• Task goal:
Return every line of the material below without any change, and leave the pictures out of your answer.

• Dataset content:
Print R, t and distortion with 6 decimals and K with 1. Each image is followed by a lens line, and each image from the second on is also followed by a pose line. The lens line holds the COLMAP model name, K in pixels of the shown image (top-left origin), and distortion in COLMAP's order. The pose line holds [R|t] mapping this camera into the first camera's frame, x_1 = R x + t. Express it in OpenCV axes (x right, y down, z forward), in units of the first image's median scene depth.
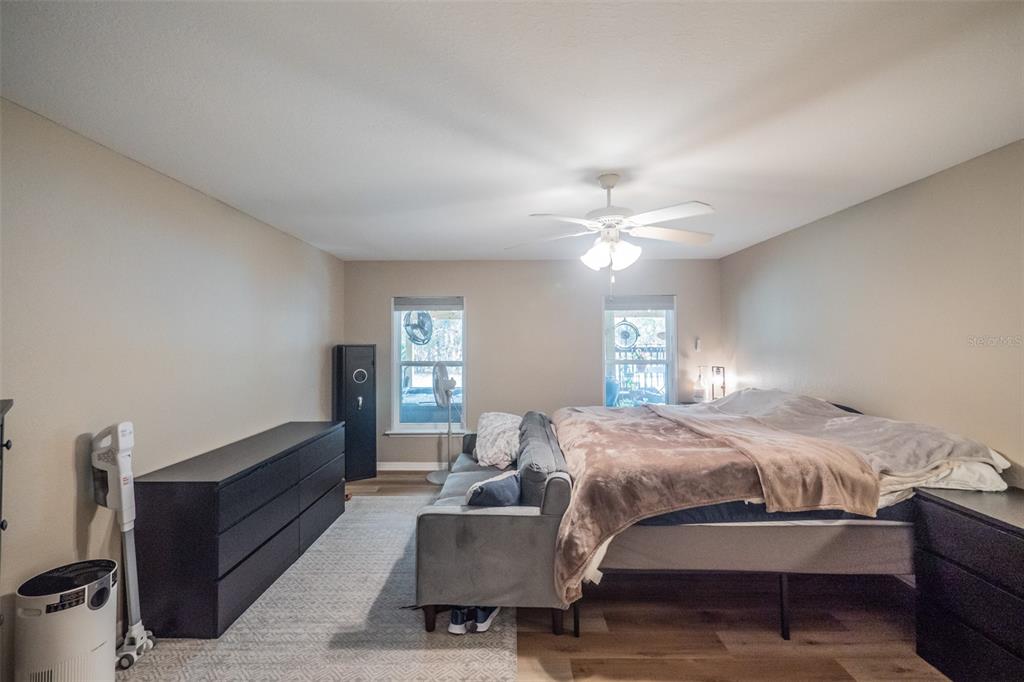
lens RADIAL K [[440.0, 0, 511.1], [0, 440.0, 339.8], [0, 0, 1]] dist [-0.002673, -0.001148]
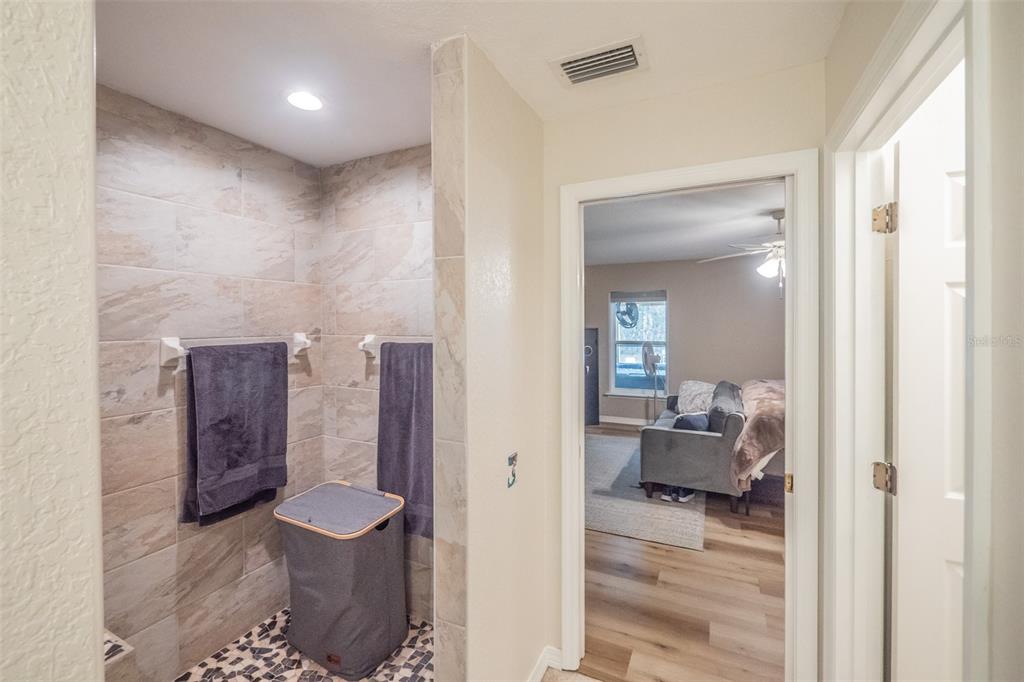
lens RADIAL K [[440.0, 0, 499.5], [0, 440.0, 326.2], [0, 0, 1]] dist [-0.002673, -0.001148]
pose [[0.895142, -0.000778, -0.445781, 0.047114], [0.005169, 0.999949, 0.008635, -0.017182], [0.445751, -0.010034, 0.895101, -0.660665]]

• Output:
Print R, t and distortion with 6 decimals and K with 1. Each image is followed by a lens line, and each image from the second on is also followed by a pose line. The lens line holds the COLMAP model name, K in pixels of the shown image (top-left origin), and distortion in COLMAP's order. The pose line holds [R|t] mapping this camera into the first camera's frame, x_1 = R x + t. Express it in OpenCV axes (x right, y down, z forward), in units of the first image's median scene depth.
lens RADIAL K [[440.0, 0, 511.1], [0, 440.0, 339.8], [0, 0, 1]] dist [-0.002673, -0.001148]
lens RADIAL K [[440.0, 0, 499.5], [0, 440.0, 326.2], [0, 0, 1]] dist [-0.002673, -0.001148]
pose [[0.895142, -0.000778, -0.445781, 0.047114], [0.005169, 0.999949, 0.008635, -0.017182], [0.445751, -0.010034, 0.895101, -0.660665]]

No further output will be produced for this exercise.